Children whose Autism Spectrum Disorder manifests as social awkwardness or avoidance are often put in a double bind. On one hand, we adults who care about them ask them to do something different in social context than what comes naturally to them, and on the other hand, their peers punish them for being fake, or putting on an act. "Be different than you are, but be authentic". Our brains are built so that when we detect inconsistency in what a person says and does, it triggers a gut level mistrust and avoidance reaction. There is an extraordinary sensitivity to body language, tone of voice, and the movement of the eyes. If a child uses a social skill that they have learned in a classroom setting in a way that is unaligned with the context, it will most likely make things worse, not better. The answer is authenticity. The Social Sensory Cognition Process that we use at Kids Cooperate is about guiding children to an integrated sensory experience that opens a space for real connection.
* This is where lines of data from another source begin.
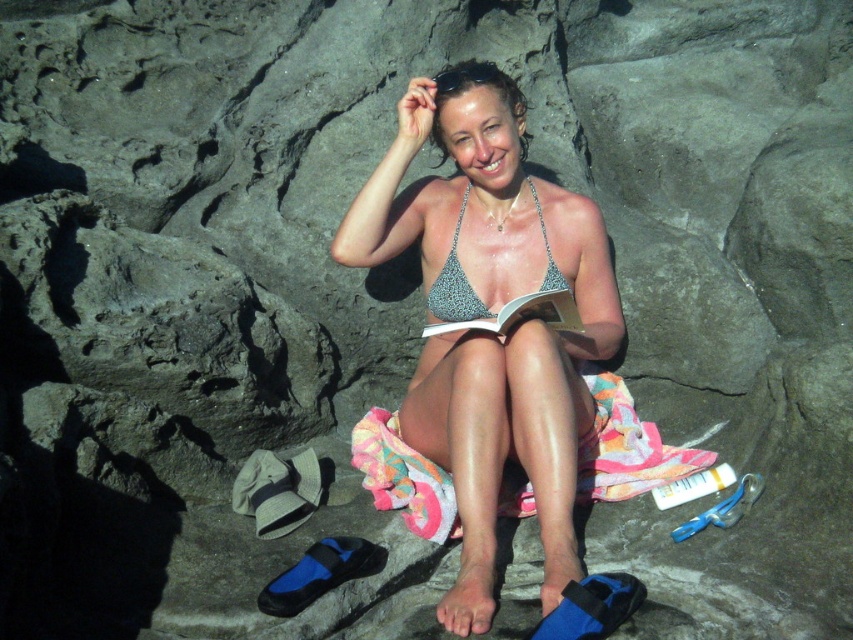
Does metallic bikini top at center appear on the left side of sparkly silver bikini top at center?

In fact, metallic bikini top at center is to the right of sparkly silver bikini top at center.

Is metallic bikini top at center smaller than sparkly silver bikini top at center?

No.

Between point (496, 353) and point (459, 262), which one is positioned in front?

Point (496, 353)

You are a GUI agent. You are given a task and a screenshot of the screen. Output one action in this format:
    pyautogui.click(x=<x>, y=<y>)
    Task: Click on the metallic bikini top at center
    This screenshot has width=853, height=640.
    Given the screenshot: What is the action you would take?
    pyautogui.click(x=490, y=317)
A recipe for authenticity:

  • Help children to be comfortable in their own space. Their space consists of their body, feelings, and inner thoughts.
  • Guide them to a place of seeing that other people occupy their own unique spaces, and have corresponding feelings and thoughts different but equally valid to their own.
  • Nurture the development of clear communication. Perspective arises from sensory experience but is expressed through language.

I used to teach a maxim that is popular among social skills groups, "fake it till you make it". I no longer believe that. We must stop teaching our kids to be actors. We have enough adult actors in the world, and the world is not working. Authenticity is not a spectrum. There are no degrees of integrity. Our words and actions are either aligned with our being, or they are not.